[VORLIEGENDER TEXT]

Interview mit Michael Lemling

"Am Ende wollen sie alle zu uns in den Laden kommen"

7. April 2021
Christina Schulte

Die Buchhandlungen sind seit rund einem Monat wieder geöffnet. Im Interview analysiert Michael Lemling, Geschäftsführer der Buchhandlung Lehmkuhl, die wirtschaftliche Situation seines Unternehmens, die Veränderungen im Kundenverhalten und formuliert eine klare Forderung an die Politik.

Sie haben nun seit einem Monat wieder geöffnet. Wie fällt Ihre Bilanz im Vergleich zur Schließungszeit und zur vorpandemischen Zeit aus?
Im Januar und Februar haben wir - trotz großen Engagements der Belegschaft und unserer treuen Stammkundschaft - kaum mehr als die Hälfte unseres normalen Umsatzes erwirtschaften können. Im März konnten wir dann endlich wieder zeigen, was in unserem Laden steckt, und die Kunden haben es dankbar angenommen. Wir konnten tatsächlich an unseren pandemiefreien Umsatz im März 2019 anknüpfen, trotz einer deutlich geringeren Kundenfrequenz. Unser Eindruck ist: Unsere Kunden kommen zwar seltener, kaufen aber bewusster und dann bei einem Besuch auch deutlich mehr ein. Das merken wir besonders in der Kinderbuch-Abteilung. Da werden dann nicht nur die Buchgeschenke für Ostern eingekauft, sondern auch für die anstehenden Geburtstage gleich mit. Unser Durchschnittsbon liegt zur Zeit um einige Euro über dem Kassenbon vor Corona.

Click & Collect hat den Buchhändler*innen Umsätze trotz geschlossener Ladentüren ermöglicht. Wie entwickelt sich dieses Angebot, nachdem Sie wieder geöffnet haben?

[/VORLIEGENDER TEXT]
[EINTRÄGE IM DATENSATZ]

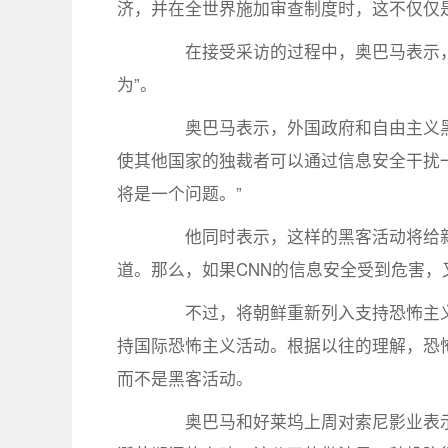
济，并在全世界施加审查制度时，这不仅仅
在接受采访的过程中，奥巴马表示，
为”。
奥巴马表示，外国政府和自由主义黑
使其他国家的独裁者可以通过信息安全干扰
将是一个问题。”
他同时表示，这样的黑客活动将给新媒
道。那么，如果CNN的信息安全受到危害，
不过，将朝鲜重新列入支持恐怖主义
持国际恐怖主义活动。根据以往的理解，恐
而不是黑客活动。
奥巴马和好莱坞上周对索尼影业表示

[/EINTRÄGE IM DATENSATZ]
[EINTRÄGE IM DATENSATZ]

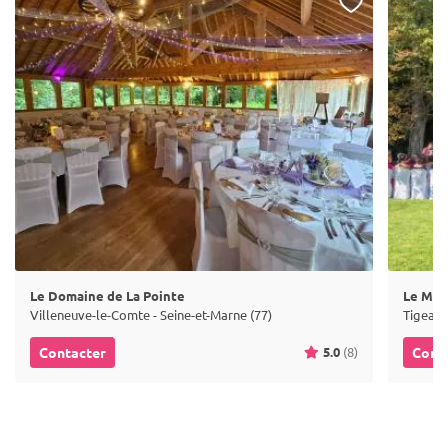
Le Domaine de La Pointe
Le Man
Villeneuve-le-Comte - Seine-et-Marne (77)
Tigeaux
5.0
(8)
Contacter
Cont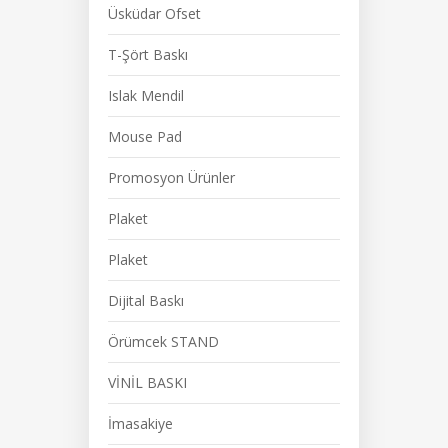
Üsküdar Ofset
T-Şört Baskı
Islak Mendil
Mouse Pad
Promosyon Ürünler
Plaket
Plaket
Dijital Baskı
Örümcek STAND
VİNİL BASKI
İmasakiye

[/EINTRÄGE IM DATENSATZ]
[EINTRÄGE IM DATENSATZ]

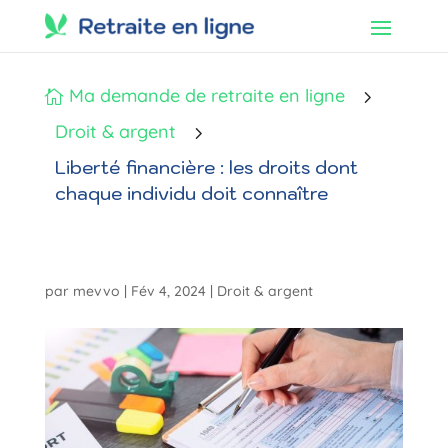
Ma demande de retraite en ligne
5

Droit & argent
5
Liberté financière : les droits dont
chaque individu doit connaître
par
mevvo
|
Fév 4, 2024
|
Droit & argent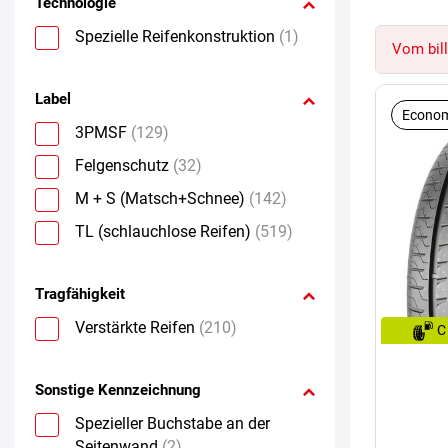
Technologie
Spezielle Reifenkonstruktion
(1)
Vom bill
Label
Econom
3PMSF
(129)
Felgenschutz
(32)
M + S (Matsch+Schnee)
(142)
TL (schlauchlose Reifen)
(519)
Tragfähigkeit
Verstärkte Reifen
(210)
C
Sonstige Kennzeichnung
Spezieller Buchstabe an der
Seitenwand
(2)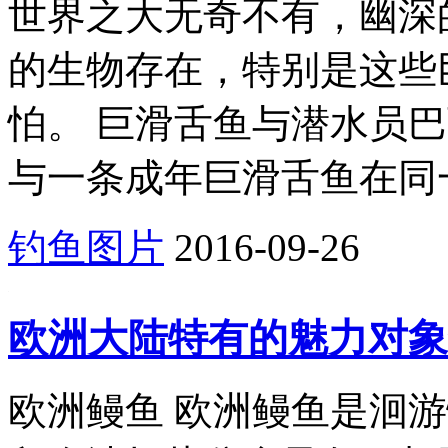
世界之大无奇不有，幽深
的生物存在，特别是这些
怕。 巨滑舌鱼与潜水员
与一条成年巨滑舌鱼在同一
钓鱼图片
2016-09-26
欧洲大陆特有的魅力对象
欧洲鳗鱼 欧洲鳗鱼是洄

[/EINTRÄGE IM DATENSATZ]

ANHAND DES TEXTES
**a.** Beantworte die folgenden Fragen zum Interview jeweils kurz:
(i) Welches Unternehmen führt Michael Lemling als Geschäftsführer?
(ii) Welchen Anteil ihres normalen Umsatzes konnte die Buchhandlung im Januar und Februar erwirtschaften?
(iii) In welcher Abteilung bemerkt die Buchhandlung das bewusstere Einkaufen der Kunden besonders?
**b.** Nenne alle Monate, die im Interview namentlich vorkommen, die Datumsangabe eingeschlossen, in der Reihenfolge ihres ersten Auftretens.
**c.** Gib den Abschnitt des Interviews von „Interview mit Michael“ bis einschließlich „an die Politik.“ unverändert aus.

LÖSUNGEN DER AUFGABEN
**a.**
(i) Die Buchhandlung Lehmkuhl.
(ii) Kaum mehr als die Hälfte.
(iii) In der Kinderbuch-Abteilung.

**b.** April, Januar, Februar, März

**c.**
Interview mit Michael Lemling

"Am Ende wollen sie alle zu uns in den Laden kommen"

7. April 2021
Christina Schulte

Die Buchhandlungen sind seit rund einem Monat wieder geöffnet. Im Interview analysiert Michael Lemling, Geschäftsführer der Buchhandlung Lehmkuhl, die wirtschaftliche Situation seines Unternehmens, die Veränderungen im Kundenverhalten und formuliert eine klare Forderung an die Politik.